Большая часть его после разрушения коллагена окисляется в печени и только 15% выводится с мочой. Содержание гидроксипролина зависит от характера питания, возраста человека, наличия опухоли с распадом и демонстрирует циркадный ритм с пиком между 0.00 и 8.00 утра.
14% аминокислотного состава коллагена составляет оксипролин. Он синтезируется остеобластами и также является маркером костной резорбции. В наше время используют более специфические маркеры костной резорбции, такие как продукты распада коллагена I типа. К ним относятся пиридинолин (ПИД) и дезоксипиридинолин (ДПИД). Они находятся в тканях, содержащих коллаген I, II, III типа. ПИД является важным химическим соединением, но ДПИД встречается только в коллагене, поэтому его оценивают как селективный костный маркер.
Также широко применяют в медицинской практике определение показателей пептидов коллагена I типа, NTX и СTX. Уникальность этих показателей заключается в быстром росте их уровня при заболеваниях, сопровождающихся высокой резорбцией костной ткани (например, при остеопорозе, метастазах в кости), а также быстрому их снижению (в течение нескольких недель) на фоне антирезорбтивной терапии.
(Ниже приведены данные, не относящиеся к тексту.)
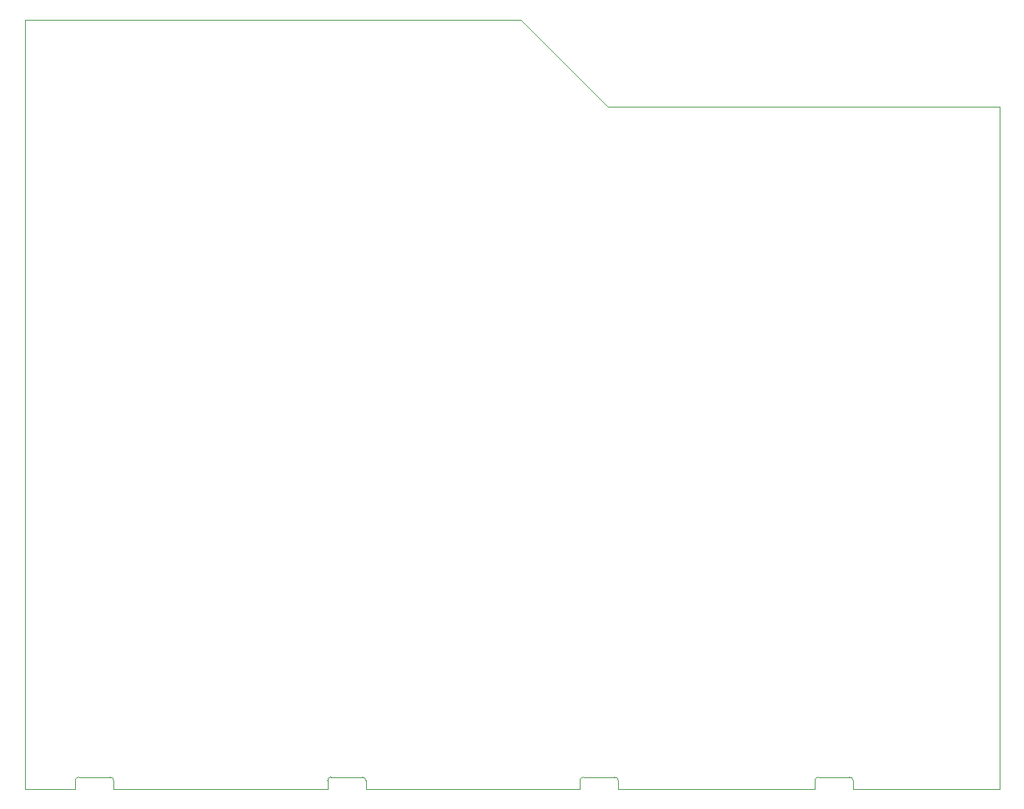
<source format=gbr>
%TF.GenerationSoftware,KiCad,Pcbnew,(6.0.10-0)*%
%TF.CreationDate,2023-07-20T21:22:03-04:00*%
%TF.ProjectId,Buzzers v2,42757a7a-6572-4732-9076-322e6b696361,rev?*%
%TF.SameCoordinates,Original*%
%TF.FileFunction,Profile,NP*%
%FSLAX46Y46*%
G04 Gerber Fmt 4.6, Leading zero omitted, Abs format (unit mm)*
G04 Created by KiCad (PCBNEW (6.0.10-0)) date 2023-07-20 21:22:03*
%MOMM*%
%LPD*%
G01*
G04 APERTURE LIST*
%TA.AperFunction,Profile*%
%ADD10C,0.100000*%
%TD*%
%TA.AperFunction,Profile*%
%ADD11C,0.120000*%
%TD*%
G04 APERTURE END LIST*
D10*
X135500000Y-125500000D02*
X119500000Y-125500000D01*
X162500000Y-125500000D02*
X148500000Y-125500000D01*
X76000000Y-125500000D02*
X77500000Y-125500000D01*
X76000000Y-37000000D02*
X76000000Y-125500000D01*
X76000000Y-37000000D02*
X133000000Y-37000000D01*
X188000000Y-47000000D02*
X188000000Y-125500000D01*
X188000000Y-125500000D02*
X175500000Y-125500000D01*
X106500000Y-125500000D02*
X90500000Y-125500000D01*
X143000000Y-47000000D02*
X188000000Y-47000000D01*
X133000000Y-37000000D02*
X143000000Y-47000000D01*
D11*
%TO.C,J5*%
X86200000Y-125500000D02*
X90500000Y-125500000D01*
X86200000Y-124500000D02*
X86200000Y-125500000D01*
X81800000Y-124500000D02*
X81800000Y-125500000D01*
X85800000Y-124100000D02*
X82200000Y-124100000D01*
X81800000Y-125500000D02*
X77500000Y-125500000D01*
X82200000Y-124100000D02*
G75*
G03*
X81800000Y-124500000I2J-400002D01*
G01*
X86200000Y-124500000D02*
G75*
G03*
X85800000Y-124100000I-400000J0D01*
G01*
%TO.C,J2*%
X171200000Y-124500000D02*
X171200000Y-125500000D01*
X166800000Y-125500000D02*
X162500000Y-125500000D01*
X171200000Y-125500000D02*
X175500000Y-125500000D01*
X166800000Y-124500000D02*
X166800000Y-125500000D01*
X170800000Y-124100000D02*
X167200000Y-124100000D01*
X167200000Y-124100000D02*
G75*
G03*
X166800000Y-124500000I2J-400002D01*
G01*
X171200000Y-124500000D02*
G75*
G03*
X170800000Y-124100000I-400000J0D01*
G01*
%TO.C,J3*%
X144200000Y-125500000D02*
X148500000Y-125500000D01*
X139800000Y-125500000D02*
X135500000Y-125500000D01*
X143800000Y-124100000D02*
X140200000Y-124100000D01*
X139800000Y-124500000D02*
X139800000Y-125500000D01*
X144200000Y-124500000D02*
X144200000Y-125500000D01*
X140200000Y-124100000D02*
G75*
G03*
X139800000Y-124500000I2J-400002D01*
G01*
X144200000Y-124500000D02*
G75*
G03*
X143800000Y-124100000I-400000J0D01*
G01*
%TO.C,J4*%
X110800000Y-124500000D02*
X110800000Y-125500000D01*
X115200000Y-124500000D02*
X115200000Y-125500000D01*
X115200000Y-125500000D02*
X119500000Y-125500000D01*
X114800000Y-124100000D02*
X111200000Y-124100000D01*
X110800000Y-125500000D02*
X106500000Y-125500000D01*
X111200000Y-124100000D02*
G75*
G03*
X110800000Y-124500000I2J-400002D01*
G01*
X115200000Y-124500000D02*
G75*
G03*
X114800000Y-124100000I-400000J0D01*
G01*
%TD*%
M02*

</source>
Следующий маркер резорбции костной ткани — это костный сиалопротеин (BSP). В процессе остеолиза (физиологического или патологического) происходит разрушение костного матрикса ферментами остеобластов с выделением в кровь сиалопротеина с соответствующим ростом лабораторных показателей BSP. Костный сиалопротеин присутствует только в зрелых остеобластах и не обнаруживается в их предшественниках, поэтому BSP может служить маркером поздней дифференцировки клеток кости.
Репаративная регенерация костной ткани челюстно-лицевой области связана с деятельностью остеогенных клеток. В основе локальной регуляции репаративной регенерации лежат несколько сигнальных путей, такие как молекулярная система RANK / RANKL / OPG, костные морфогенетические белки, Wnt-сигналинг и другие.
Остеобластогенез и остеокластогенез характеризует биохимические маркеры костного ремоделирования, определение которых позволяет установить скорость обменных процессов в костной ткани, выявлять пациентов с повышенным риском и проводить раннюю оценку эффективности назначенного лечения, прогнозировать риск возникновения осложнений, диагностировать на ранних сроках появление костных метастазов и др.